Billy would get to know him again. He crouched down and held out the wooden horse.
“Neddy,” the child cried, and threw himself across the room to retrieve the toy. “Da made it,” he informed Will.
“Yes,” Will agreed. “I made it. I carved it with a knife in the winter of the year before last, while we were in winter quarters, and you were a baby.” Billy ignored the long explanation and Will tried something simpler. “I am your Da.”
Billy looked up from his close examination of Neddy to cast Will a look redolent with disbelief.
Maggie and Ma had similar expressions. Ma spoke first, asking Maggie, “Did you tell him that, about the winter quarters?” Maggie shook her head without taking her eyes off Will.
“I remembered everything,” Will told her. Told them both, but most of his attention was on Maggie. “As soon as I was holding Neddy, my memories flooded back.” He chuckled. “The Flemings thought I was having a fit. I couldn’t wait to get back to my little colonel and the recruits.”
Laughing, while tears streamed down her cheeks, Maggie told Ma, “He has always called me his little colonel, and the children are the recruits, of course.”
She walked into the arms that Will had opened to receive her. After a moment, he stretched one of them out to Ma.
Tears running down her face, Ma said, again, “It is going to be a wonderful Christmas.”

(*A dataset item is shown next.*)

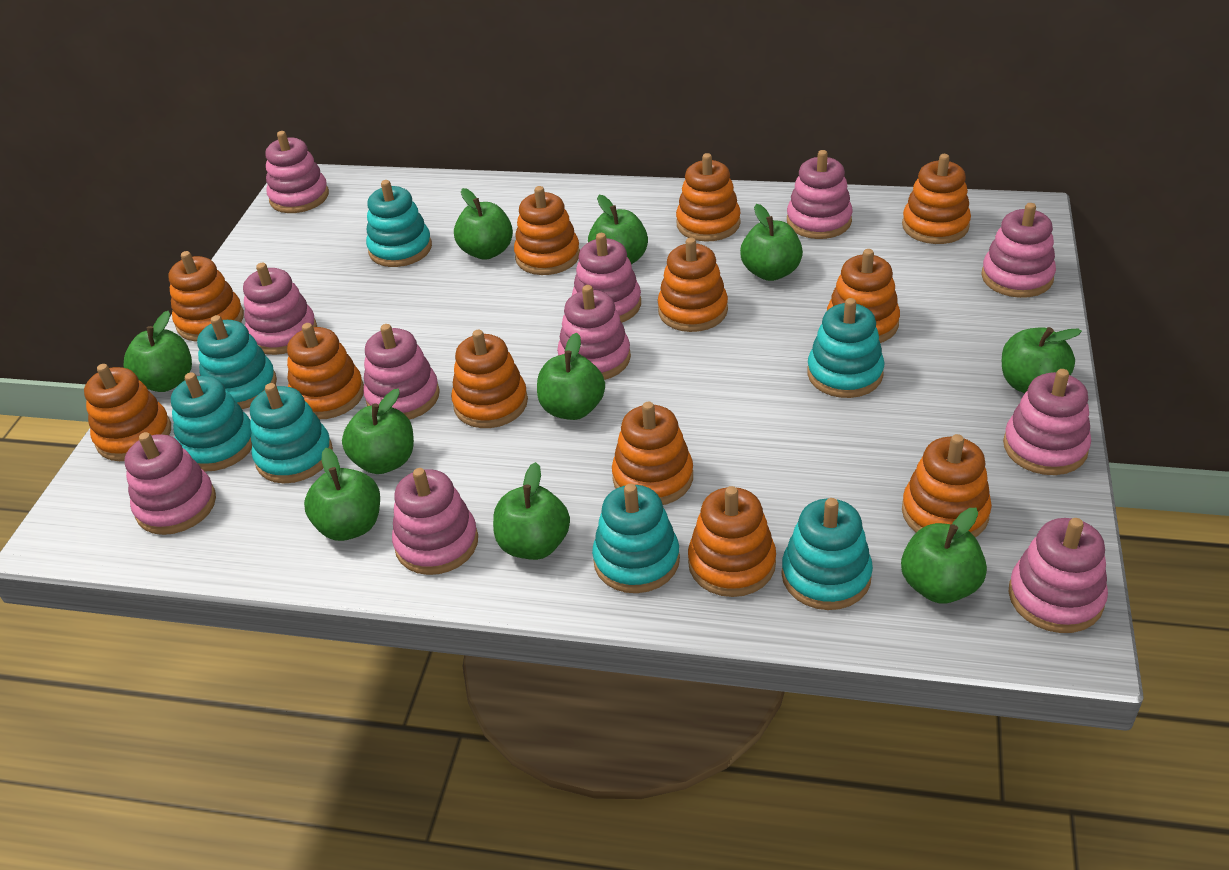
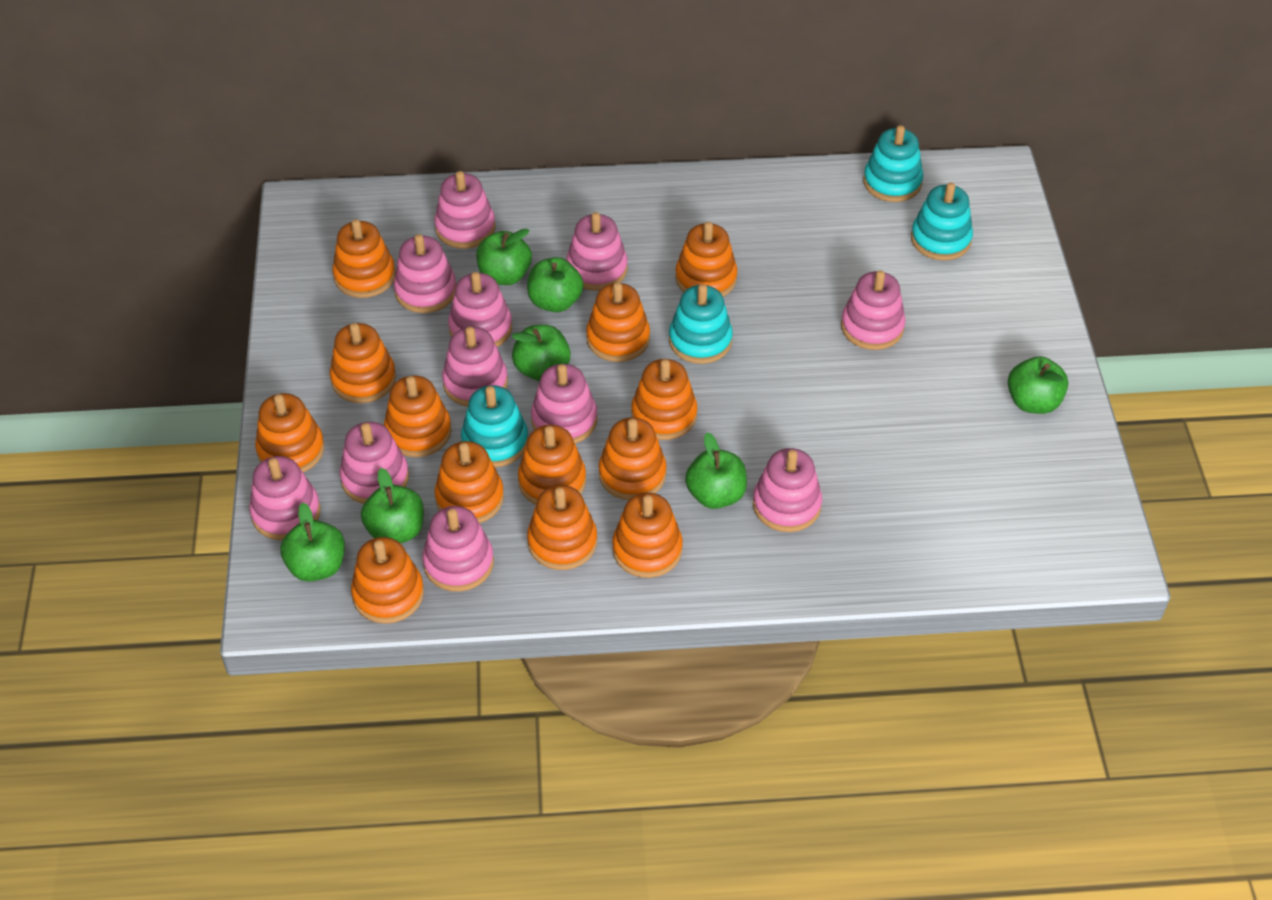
green apple: [124,311,192,392] [304,448,380,541] [342,389,414,474] [454,188,513,260] [493,462,570,560] [537,333,605,420] [588,195,648,264] [740,204,803,281] [901,508,987,603] [1002,327,1082,393] = 10 -> [280,503,345,582] [361,468,424,543] [476,228,532,285] [512,325,571,381] [527,257,584,312] [685,432,747,509] [1008,356,1068,414] = 7
orange stacking toy: [84,364,171,461] [168,251,244,342] [287,323,364,419] [451,330,528,428] [514,186,580,275] [612,402,693,505] [658,238,728,332] [676,153,741,242] [688,486,776,597] [827,249,900,343] [902,154,971,244] [902,434,992,537] = 12 -> [255,393,324,473] [330,323,396,403] [332,219,395,298] [351,537,424,624] [384,375,452,457] [434,441,504,523] [518,425,586,505] [527,485,597,570] [586,282,650,362] [598,417,666,500] [612,493,682,578] [631,359,697,440] [675,222,737,297] = 13
turquoise stacking toy: [171,372,252,471] [197,315,277,409] [250,383,333,483] [366,180,432,267] [592,484,680,593] [782,498,873,610] [807,298,885,398] = 7 -> [461,385,528,467] [669,284,733,364] [863,125,924,202] [911,182,973,261] = 4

Even as she stepped gladly into his embrace, Billy pulled on Will’s trousers, demanding, “Up!”
“I haven’t a free arm, Billy-boy,” Will said. “Your Ma will pick you up, and we’ll all have a hug.”
So that was what they did, Maggie holding Billy, Ma holding Eva, and Will holding them all. And at last, Will Parker, a year after leaving the battlefields of Europe, felt he had come home.